La sanction de cette disparité
tomba en mai-juin 1940 au moment de l'offensive des troupes de la Wehrmacht.
Selon le vieux principe qui veut que la solidité d'une chaîne dépende du plus
faible de ses maillons et la Ligne Maginot ne manquant pas de maillons faibles,
les Allemands ne manquèrent pas d'exploiter ces faiblesses. Le 13 mai, le front
en fortification légère est enfoncé à Sedan et les Allemands peuvent
attaquer les ouvrages à revers. Quelques petits ouvrages du Nord et de
Lorraine, démunis d'artillerie, succombent.
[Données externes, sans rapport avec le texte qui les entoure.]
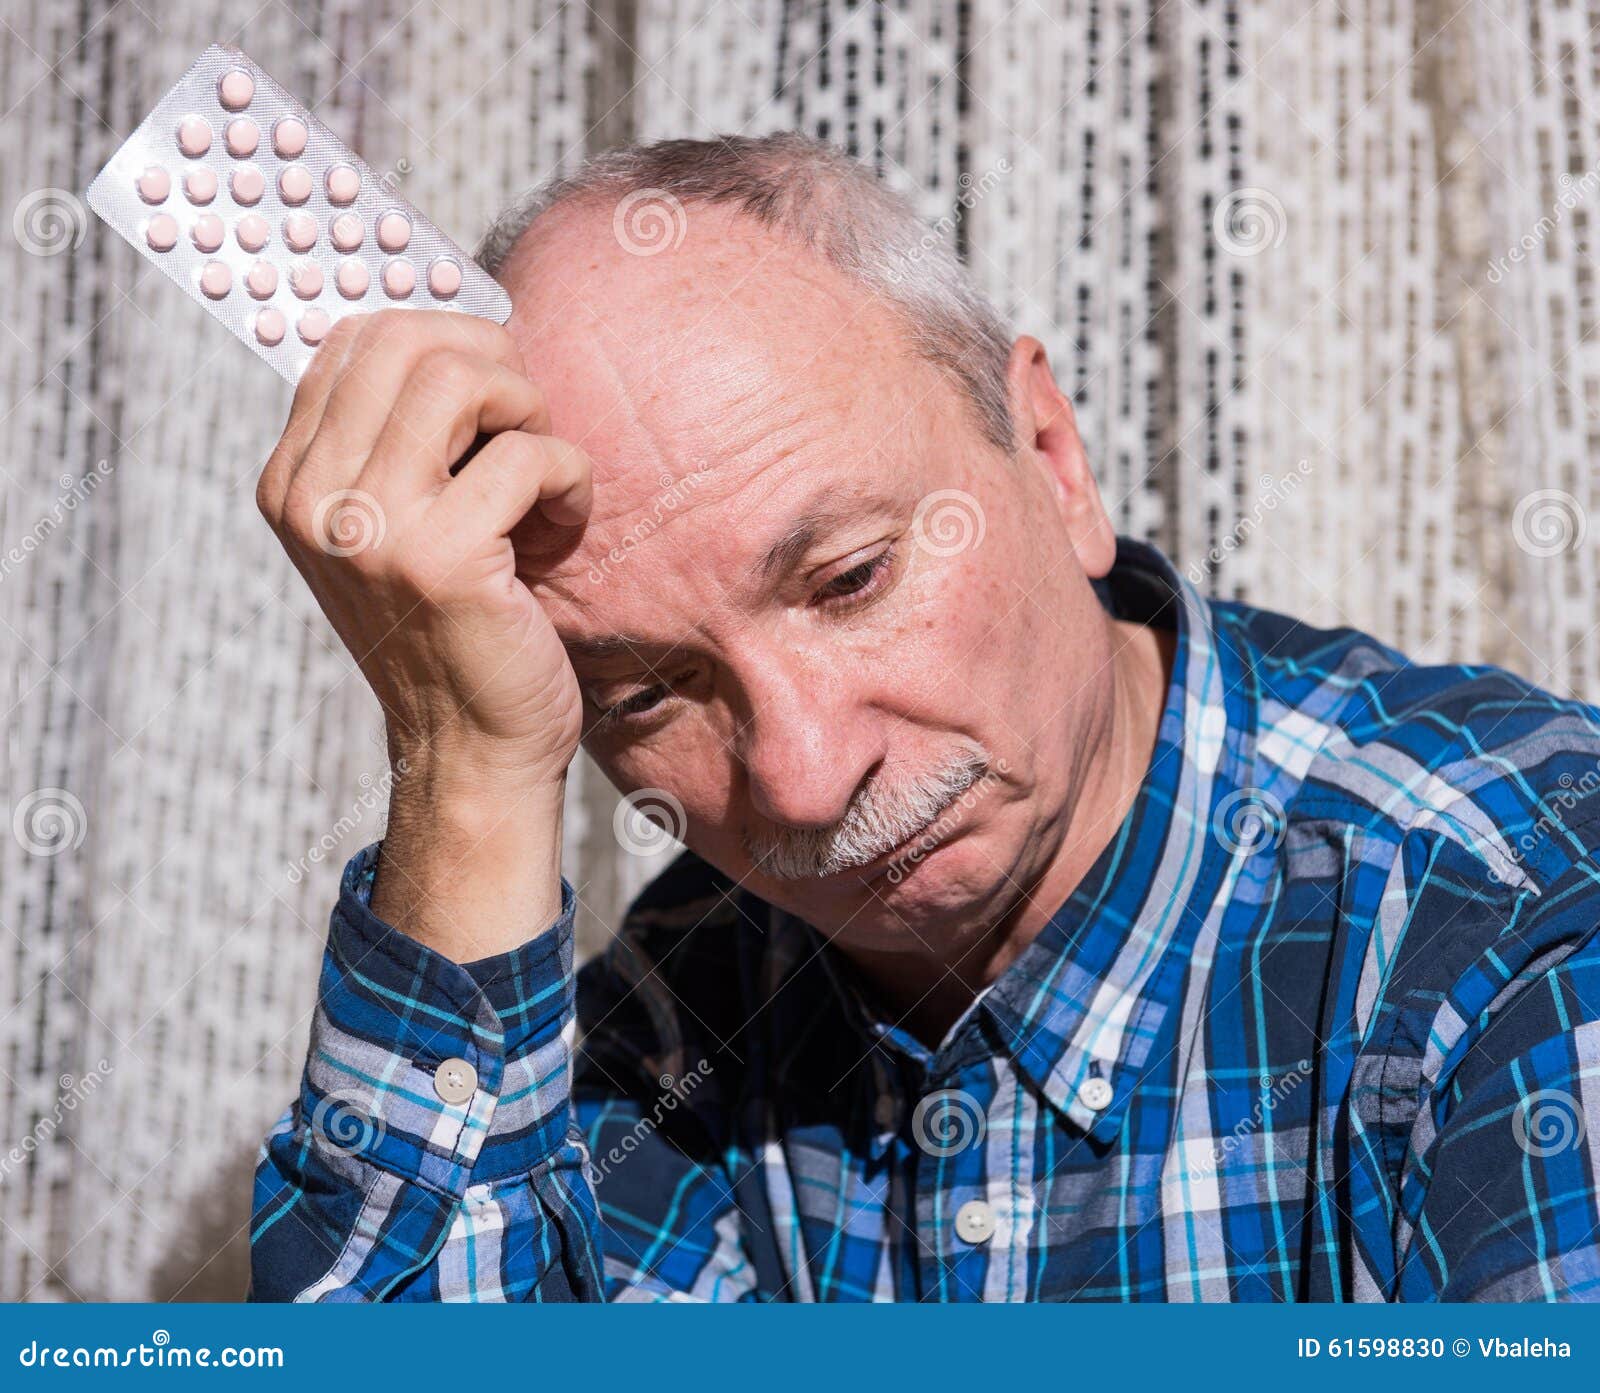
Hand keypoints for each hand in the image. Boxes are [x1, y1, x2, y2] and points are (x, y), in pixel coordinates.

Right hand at [256, 309, 591, 956]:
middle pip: (406, 339)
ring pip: (461, 377)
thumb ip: (396, 441)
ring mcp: (368, 527)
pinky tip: (559, 530)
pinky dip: (569, 479)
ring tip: (541, 475)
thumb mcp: (398, 527)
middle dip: (493, 364)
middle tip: (527, 424)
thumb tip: (460, 334)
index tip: (494, 385)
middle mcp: (312, 499)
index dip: (444, 335)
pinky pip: (528, 455)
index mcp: (291, 482)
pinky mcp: (440, 559)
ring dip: (528, 410)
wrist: (470, 749)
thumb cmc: (454, 630)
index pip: (354, 338)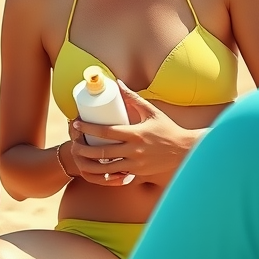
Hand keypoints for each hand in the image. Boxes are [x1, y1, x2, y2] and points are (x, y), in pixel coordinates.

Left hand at [70, 80, 195, 185]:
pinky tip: (96, 169)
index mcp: (136, 134)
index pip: (106, 131)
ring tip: (80, 157)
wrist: (186, 150)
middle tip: (73, 142)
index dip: (88, 128)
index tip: (77, 124)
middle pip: (102, 152)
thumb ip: (133, 98)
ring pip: (107, 167)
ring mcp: (136, 165)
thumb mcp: (151, 112)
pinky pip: (118, 175)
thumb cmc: (168, 129)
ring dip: (91, 163)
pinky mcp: (139, 173)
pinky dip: (106, 173)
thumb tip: (117, 82)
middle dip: (84, 148)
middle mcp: (134, 151)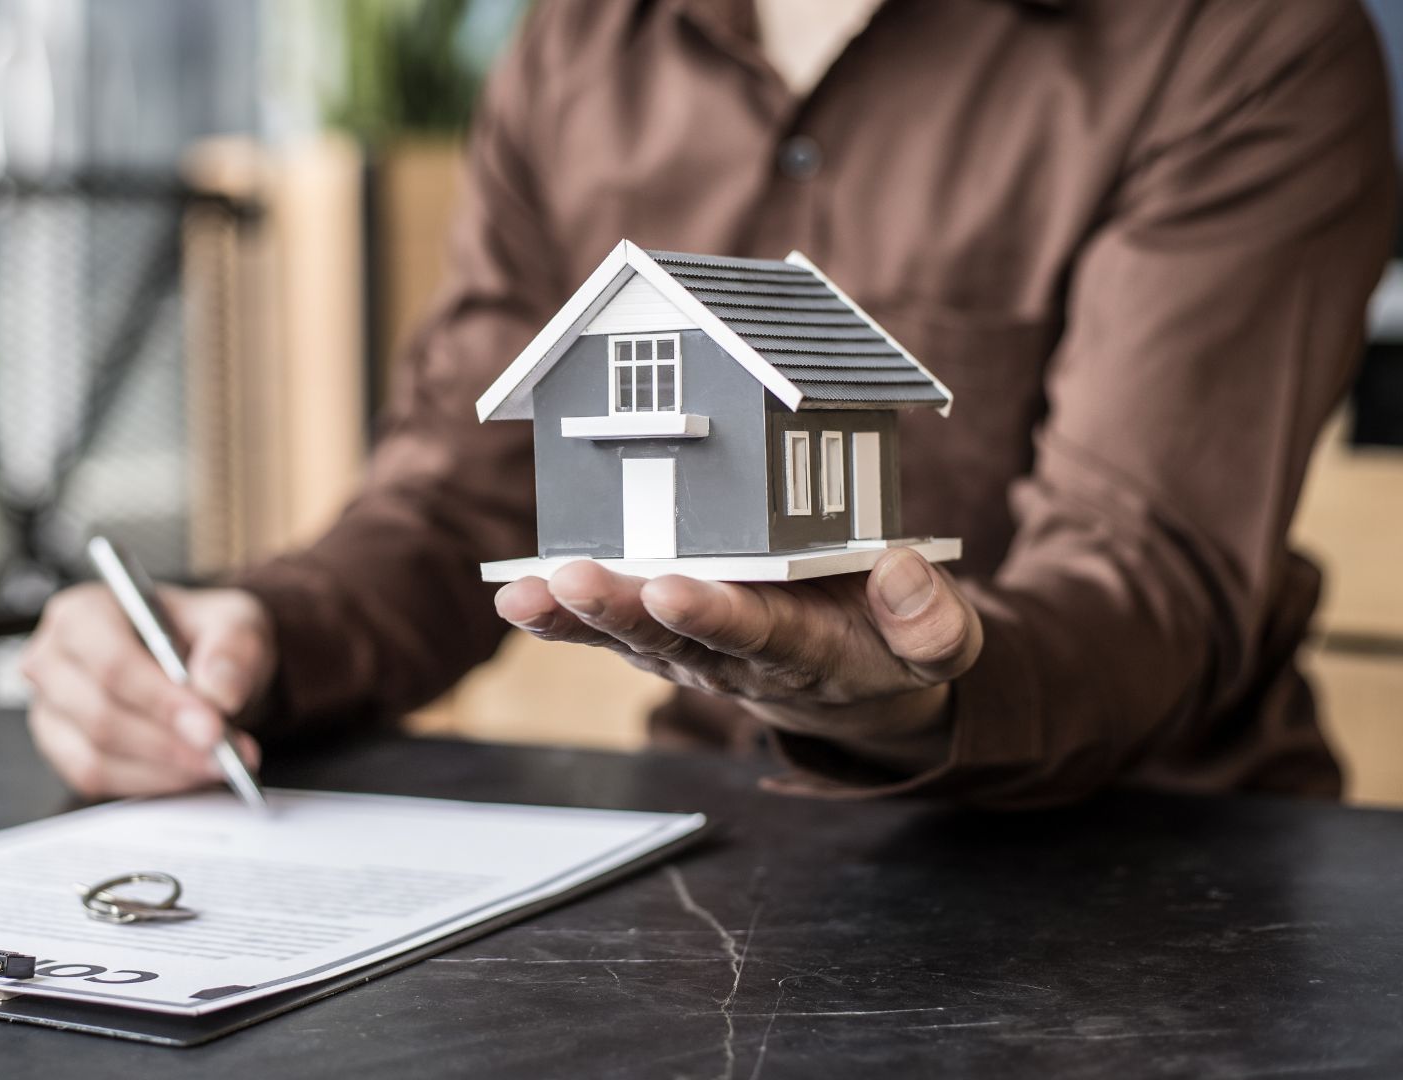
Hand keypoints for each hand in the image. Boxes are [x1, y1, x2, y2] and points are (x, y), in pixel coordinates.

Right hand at [20, 583, 273, 797]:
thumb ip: (231, 649)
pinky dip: (148, 782)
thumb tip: (218, 692)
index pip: (112, 661)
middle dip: (168, 742)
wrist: (195, 667)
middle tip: (223, 754)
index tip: (211, 727)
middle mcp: (52, 658)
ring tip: (218, 763)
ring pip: (96, 754)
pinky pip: (95, 779)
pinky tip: (188, 772)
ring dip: (164, 768)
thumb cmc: (202, 637)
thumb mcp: (234, 623)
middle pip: (100, 714)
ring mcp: (49, 707)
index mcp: (84, 612)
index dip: (161, 700)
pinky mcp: (60, 749)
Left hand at [492, 548, 982, 773]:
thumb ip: (934, 623)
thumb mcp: (941, 646)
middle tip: (573, 581)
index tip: (673, 589)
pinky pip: (612, 627)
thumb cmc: (893, 646)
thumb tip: (903, 572)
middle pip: (674, 637)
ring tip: (522, 595)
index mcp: (809, 653)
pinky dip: (562, 614)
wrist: (855, 684)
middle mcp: (739, 657)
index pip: (759, 635)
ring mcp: (695, 649)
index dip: (716, 615)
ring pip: (629, 635)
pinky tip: (516, 596)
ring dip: (574, 616)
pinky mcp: (667, 635)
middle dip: (621, 610)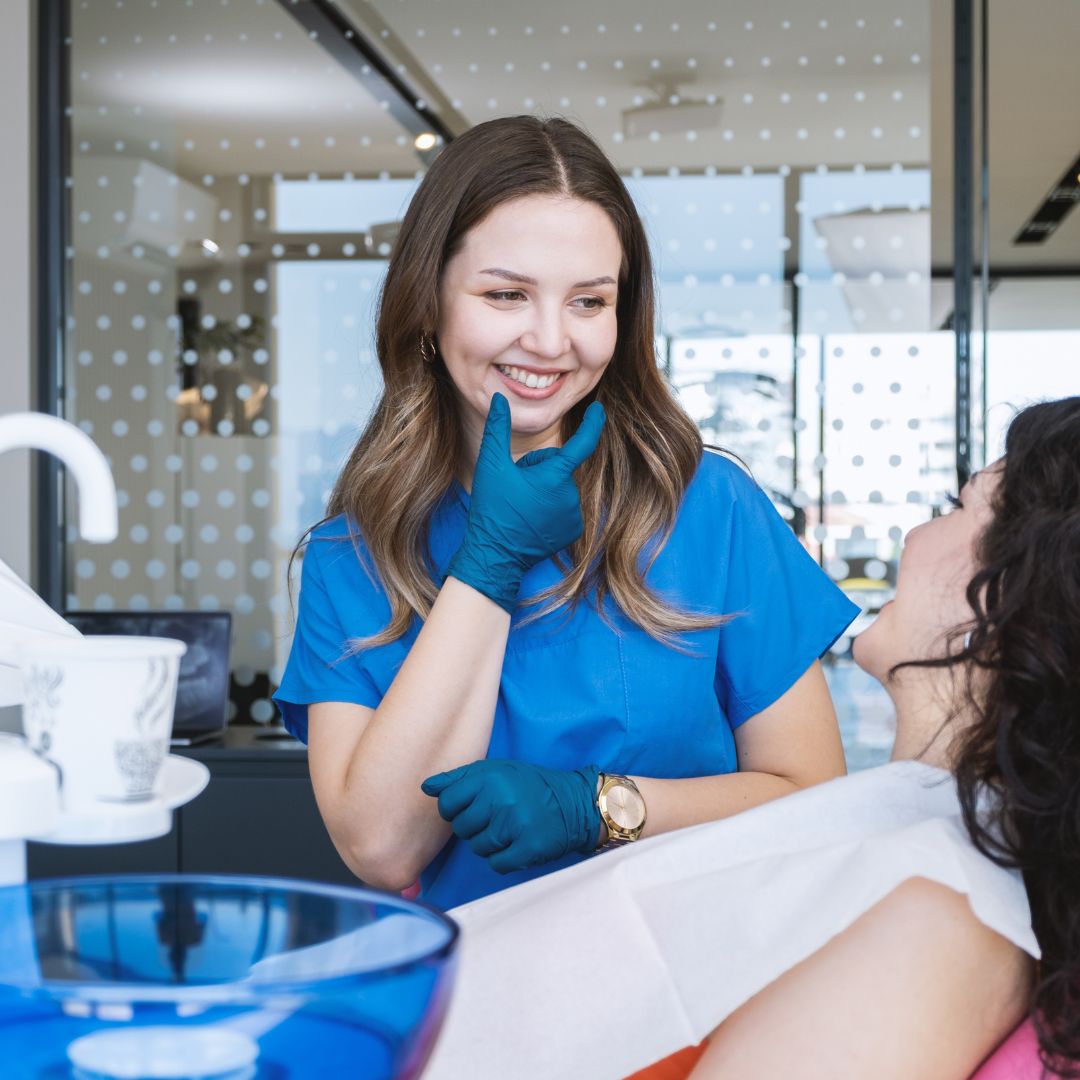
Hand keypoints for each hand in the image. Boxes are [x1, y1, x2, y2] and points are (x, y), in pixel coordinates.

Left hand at [421, 759, 601, 873]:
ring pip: (477, 847)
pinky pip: (496, 863)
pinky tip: (516, 843)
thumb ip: (459, 778)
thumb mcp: (496, 771)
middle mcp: (501, 799)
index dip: (454, 809)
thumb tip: (426, 788)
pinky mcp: (528, 848)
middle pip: (461, 827)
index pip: (447, 802)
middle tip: (495, 817)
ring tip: (508, 829)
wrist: (574, 804)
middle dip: (473, 826)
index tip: (470, 807)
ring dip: (489, 843)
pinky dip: (503, 858)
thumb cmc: (529, 786)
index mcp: (490, 777)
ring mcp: (516, 825)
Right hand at [446, 393, 605, 612]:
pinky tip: (532, 518)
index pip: (583, 442)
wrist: (495, 555)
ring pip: (560, 488)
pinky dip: (550, 509)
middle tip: (516, 486)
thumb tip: (499, 399)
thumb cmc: (492, 509)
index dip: (593, 423)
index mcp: (555, 475)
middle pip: (559, 467)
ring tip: (521, 505)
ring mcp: (574, 515)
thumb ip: (497, 428)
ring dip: (544, 490)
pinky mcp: (573, 531)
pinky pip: (565, 508)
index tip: (599, 410)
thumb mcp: (490, 465)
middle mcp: (571, 494)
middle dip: (540, 469)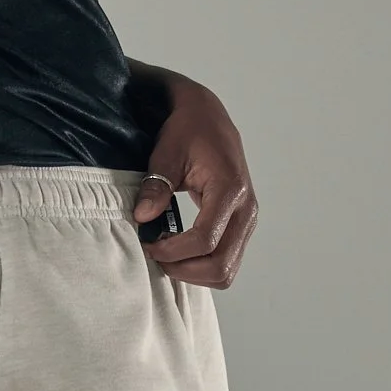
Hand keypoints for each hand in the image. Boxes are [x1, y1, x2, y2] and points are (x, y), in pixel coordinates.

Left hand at [131, 70, 258, 287]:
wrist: (208, 118)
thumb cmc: (189, 130)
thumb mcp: (167, 153)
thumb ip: (156, 185)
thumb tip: (143, 218)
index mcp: (230, 190)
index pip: (205, 239)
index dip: (173, 251)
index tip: (148, 245)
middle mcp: (246, 210)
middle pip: (221, 265)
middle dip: (184, 270)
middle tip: (156, 257)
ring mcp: (247, 220)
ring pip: (227, 270)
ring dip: (194, 273)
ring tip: (167, 256)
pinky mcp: (242, 226)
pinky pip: (227, 261)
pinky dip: (202, 266)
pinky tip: (180, 252)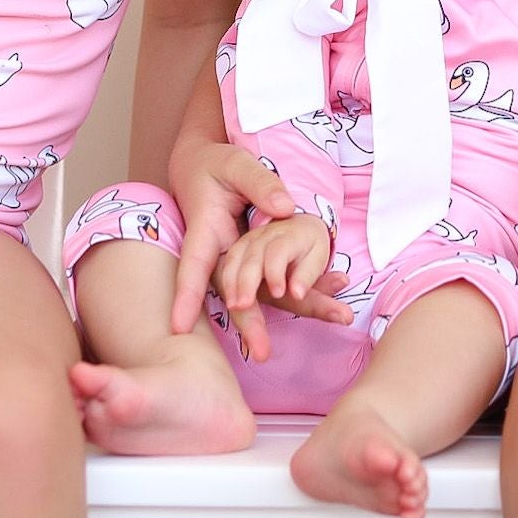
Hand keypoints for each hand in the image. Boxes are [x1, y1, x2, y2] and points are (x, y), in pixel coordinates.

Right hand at [164, 135, 351, 334]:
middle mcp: (219, 255)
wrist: (205, 169)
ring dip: (297, 307)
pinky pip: (277, 282)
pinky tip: (337, 294)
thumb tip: (286, 209)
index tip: (179, 326)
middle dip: (248, 323)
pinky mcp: (254, 266)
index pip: (194, 266)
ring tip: (334, 317)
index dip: (187, 296)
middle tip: (263, 352)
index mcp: (205, 231)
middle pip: (233, 293)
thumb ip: (259, 183)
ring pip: (260, 293)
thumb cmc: (216, 166)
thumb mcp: (235, 165)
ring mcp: (236, 264)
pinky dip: (306, 289)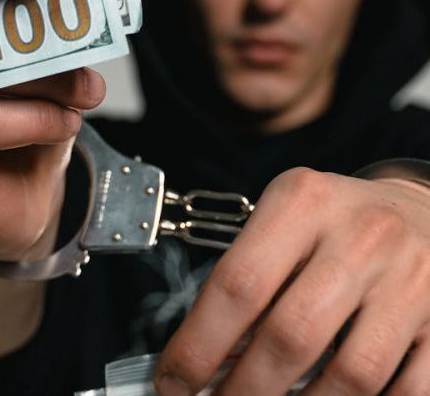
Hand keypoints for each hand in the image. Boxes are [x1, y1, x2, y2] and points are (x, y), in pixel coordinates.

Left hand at [154, 167, 429, 394]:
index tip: (172, 383)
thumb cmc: (333, 219)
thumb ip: (249, 275)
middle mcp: (359, 234)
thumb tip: (208, 356)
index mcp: (302, 201)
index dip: (197, 345)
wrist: (414, 207)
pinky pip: (405, 390)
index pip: (238, 282)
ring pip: (349, 376)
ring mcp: (409, 277)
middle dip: (242, 391)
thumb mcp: (284, 219)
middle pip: (289, 336)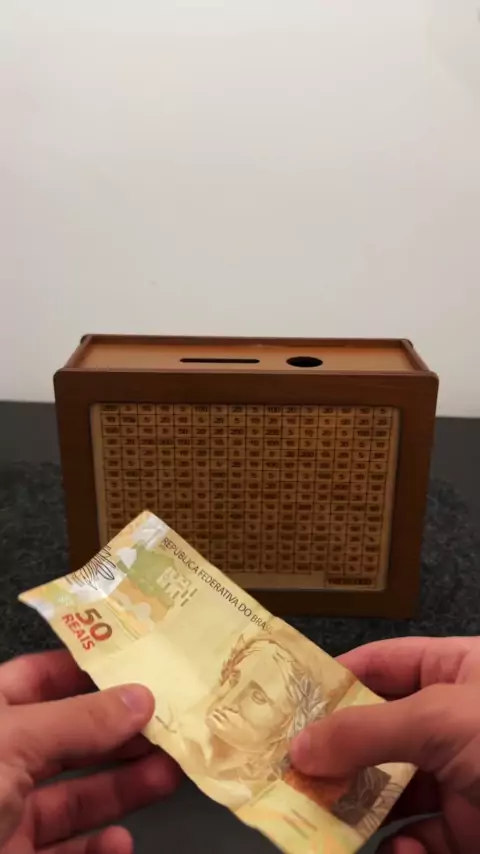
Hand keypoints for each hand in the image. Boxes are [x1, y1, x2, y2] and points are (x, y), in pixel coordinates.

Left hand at [0, 649, 181, 853]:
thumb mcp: (11, 743)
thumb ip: (79, 720)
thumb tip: (140, 696)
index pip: (38, 679)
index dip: (86, 669)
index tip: (138, 666)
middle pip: (67, 738)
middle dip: (119, 731)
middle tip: (170, 722)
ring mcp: (3, 822)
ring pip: (74, 797)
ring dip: (123, 786)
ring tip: (168, 771)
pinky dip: (98, 850)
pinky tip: (118, 841)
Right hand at [289, 636, 479, 853]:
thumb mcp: (440, 720)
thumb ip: (366, 731)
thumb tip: (299, 747)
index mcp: (457, 670)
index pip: (384, 662)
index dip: (338, 678)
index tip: (289, 702)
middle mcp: (455, 721)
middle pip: (378, 732)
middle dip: (336, 752)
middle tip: (291, 766)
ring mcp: (462, 778)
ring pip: (391, 790)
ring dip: (357, 806)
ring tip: (324, 816)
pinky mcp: (468, 829)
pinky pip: (419, 838)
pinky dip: (400, 849)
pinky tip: (399, 849)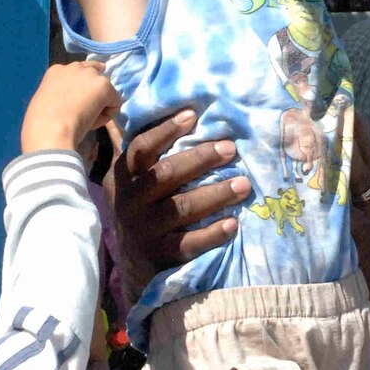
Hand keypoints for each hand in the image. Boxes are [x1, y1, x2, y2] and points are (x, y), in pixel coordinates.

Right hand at [21, 61, 120, 156]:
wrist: (50, 131)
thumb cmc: (40, 124)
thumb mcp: (44, 101)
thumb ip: (58, 94)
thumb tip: (68, 103)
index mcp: (56, 71)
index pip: (77, 72)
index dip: (80, 89)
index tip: (77, 103)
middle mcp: (74, 67)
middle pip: (95, 74)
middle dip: (94, 91)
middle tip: (88, 110)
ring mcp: (90, 75)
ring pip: (105, 90)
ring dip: (100, 105)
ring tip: (86, 120)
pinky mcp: (104, 85)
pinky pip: (115, 103)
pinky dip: (107, 116)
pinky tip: (92, 123)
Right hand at [110, 109, 248, 303]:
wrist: (133, 262)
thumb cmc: (143, 205)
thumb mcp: (135, 178)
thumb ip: (148, 149)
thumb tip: (173, 107)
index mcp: (125, 176)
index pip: (142, 148)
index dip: (165, 130)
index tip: (193, 115)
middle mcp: (131, 201)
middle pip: (166, 175)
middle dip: (200, 159)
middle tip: (230, 148)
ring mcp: (144, 229)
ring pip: (181, 208)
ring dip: (215, 195)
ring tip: (244, 184)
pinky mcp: (160, 254)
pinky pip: (188, 244)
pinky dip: (212, 234)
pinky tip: (233, 223)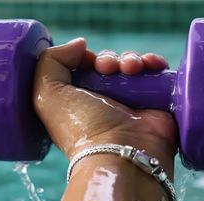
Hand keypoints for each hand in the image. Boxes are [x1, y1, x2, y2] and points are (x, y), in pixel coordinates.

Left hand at [33, 38, 177, 170]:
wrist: (121, 152)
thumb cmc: (81, 127)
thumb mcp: (47, 93)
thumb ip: (50, 61)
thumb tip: (80, 44)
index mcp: (79, 100)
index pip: (84, 68)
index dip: (87, 58)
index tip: (90, 63)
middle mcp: (105, 101)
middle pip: (109, 64)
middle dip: (109, 60)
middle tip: (108, 70)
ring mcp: (132, 102)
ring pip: (133, 66)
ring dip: (131, 60)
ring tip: (131, 70)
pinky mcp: (156, 103)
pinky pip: (156, 74)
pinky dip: (154, 63)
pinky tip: (151, 65)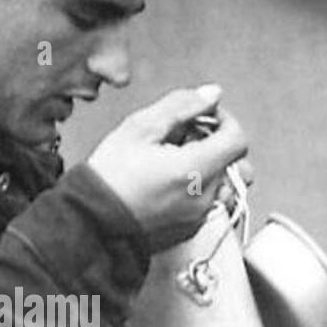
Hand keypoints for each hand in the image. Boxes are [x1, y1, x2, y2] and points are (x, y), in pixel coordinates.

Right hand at [86, 85, 251, 252]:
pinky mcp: (189, 231)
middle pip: (234, 162)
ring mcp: (198, 217)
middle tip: (185, 139)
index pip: (237, 138)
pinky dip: (197, 189)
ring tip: (177, 164)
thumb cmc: (108, 179)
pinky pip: (208, 204)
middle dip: (215, 144)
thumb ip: (181, 106)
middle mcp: (203, 198)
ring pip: (223, 184)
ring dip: (210, 168)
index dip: (224, 120)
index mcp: (194, 170)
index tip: (204, 118)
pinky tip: (169, 184)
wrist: (89, 223)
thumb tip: (211, 95)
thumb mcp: (139, 128)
Mais dès qu'ils abordent un
secteur protégé par l'artillerie des ouvrages, les Allemands essuient de
graves échecs. C'est le cas à FERMONT en Meurthe-et-Moselle, au MICHELSBERG
(Moselle) et surtout dans le SECTEUR FORTIFIE DE HAGUENAU où les ouvrages du
HOCHWALD et de SCHOENENBOURG tiennent victorieusement.
Lorsque l'armistice survient,
le 25 juin 1940, l'essentiel de la Ligne Maginot (22.000 hommes) tient toujours.
Sur ordre formel du Haut Commandement français, les équipages n'accepteront
d'évacuer les ouvrages que le 1er juillet.
On peut donc considérer, en
résumé, que la Ligne Maginot a rempli entièrement le rôle qui lui était
assigné. Elle ne pouvait assurer ce rôle que là où elle existait. Le Haut
Commandement français commit l'erreur de croire qu'elle était infranchissable
et même capable de gagner la guerre à elle seule ! Aucune fortification n'a
jamais eu cet objectif.
Durant la guerre, certains
ouvrages furent utilisés par les Allemands comme usines souterraines, en
particulier l'ouvrage du HOCHWALD dans le S.F.H., ou parfois comme cibles et
lieux d'expériences. Quelques rares ouvrages furent hâtivement réutilisés en
1944 contre les forces américaines puis sabotés à l'heure de la retraite
allemande.
Une remise en état fut menée
par le Génie français de 1950 à 1955 et les ouvrages entretenus jusque dans
les années 60. A partir de 1964 la décision fut prise d'abandonner
progressivement l'entretien et de fermer les ouvrages. Tandis que casemates et
petits ouvrages commencèrent à être vendus, l'armée conserva dans son
domaine tous les gros ouvrages mais la plupart d'entre eux restaient à l'état
d'abandon. Ils n'échappèrent pas aux pillards, aux vandales ni aux méfaits du
temps et de la dégradation naturelle.
A partir de 1985, des
groupements se constituèrent afin de prendre en charge quelques ouvrages dans
un but de conservation et de mise en valeur touristique. A l'heure actuelle,
dans le Nord-Est, une vingtaine d'ouvrages de différents types peuvent ainsi
être visités, tandis que dans les Alpes plusieurs autres sont aussi ouverts au
public.
En résumé, sur 108 ouvrages
principaux ayant constitué la charpente du système fortifié dans le Nord, le
Nord-Est (Alsace-Lorraine) et le Sud-Est (Alpes), à l'heure actuelle :
85 ouvrages sont à l'état
d'abandon, souvent pillés et vandalisés, parfois en ruines,
8 ont été conservés par l'armée à des fins diverses,
15 ont été pris en charge par des associations de sauvegarde ou des organismes à vocation touristique. 9 de ces ouvrages, situés dans le Nord-Est, reçoivent chaque année plus de 200.000 visiteurs.